■ Requirement ■
According to the filing excerpt on the credit agreement, what was the original principal amount of the Prior Term Loan Facility?

Emerging growth company o
If an emerging growth company, indicate by check mark if the registrant has elected not to use the extended transition period for complying with any new or revised financial accounting standards provided pursuant to Section 13(a) of the Exchange Act. o
Item 1.01. Entry into a Material Definitive Agreement.
Item 2.03. Creation of a Direct Financial Obligation or an Obligation under an Off-Balance Sheet Arrangement of a Registrant.
On August 21, 2017, Iron Mountain Incorporated, or the Company, Iron Mountain Information Management, LLC and certain other subsidiaries of the Company entered into a credit agreement with certain lenders, JPMorgan Chase Bank, N.A., as administrative agent, and JPMorgan Chase Bank, N.A., Toronto Branch, as Canadian administrative agent, or the Credit Agreement, to amend and restate the Companys then existing credit agreement, or the Prior Credit Agreement. The Prior Credit Agreement consisted of a $1,750.0 million revolving credit facility, or the Prior Revolving Credit Facility, and a term loan facility in an original principal amount of $250.0 million, or the Prior Term Loan Facility, and would have terminated in July 2019, at which point all obligations would have become due, subject to the Companys right to extend the termination date by one year subject to the conditions that were set forth in the Prior Credit Agreement. As of June 30, 2017, the Company had $713.4 million and $225.0 million of outstanding borrowings under the Prior Revolving Credit Facility and the Prior Term Loan Facility, respectively.

■ Extracted entries ■
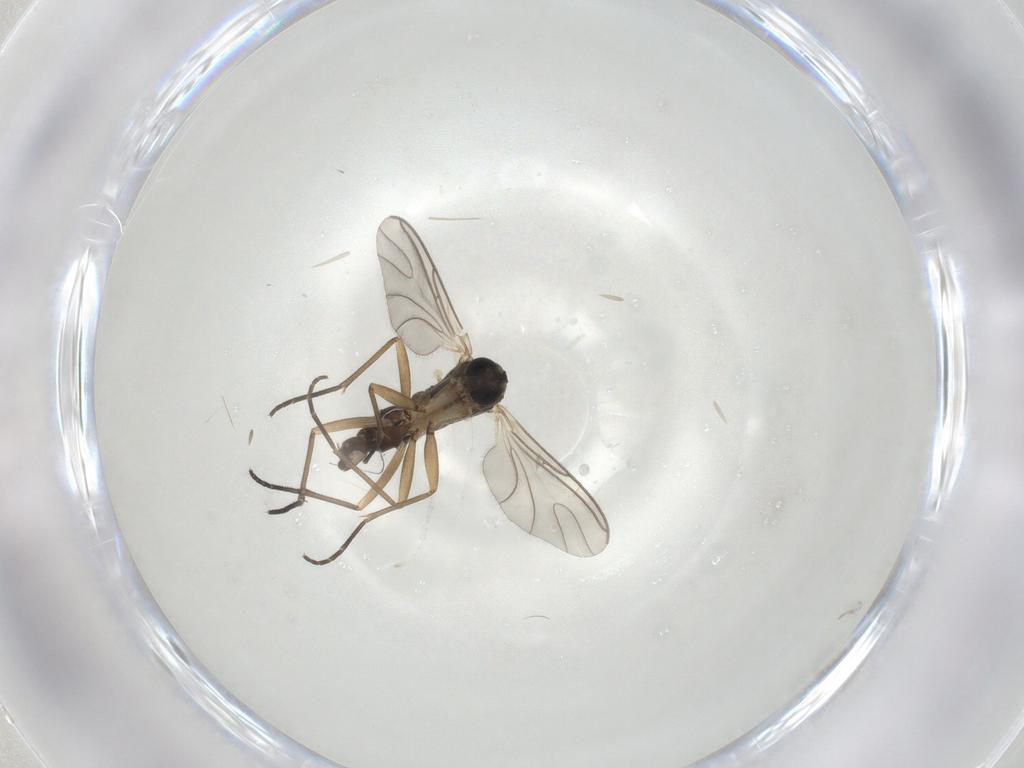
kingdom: Animalia
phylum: Arthropoda
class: Insecta
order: Diptera
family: Sciaridae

■ Solution for this task ■
$250.0 million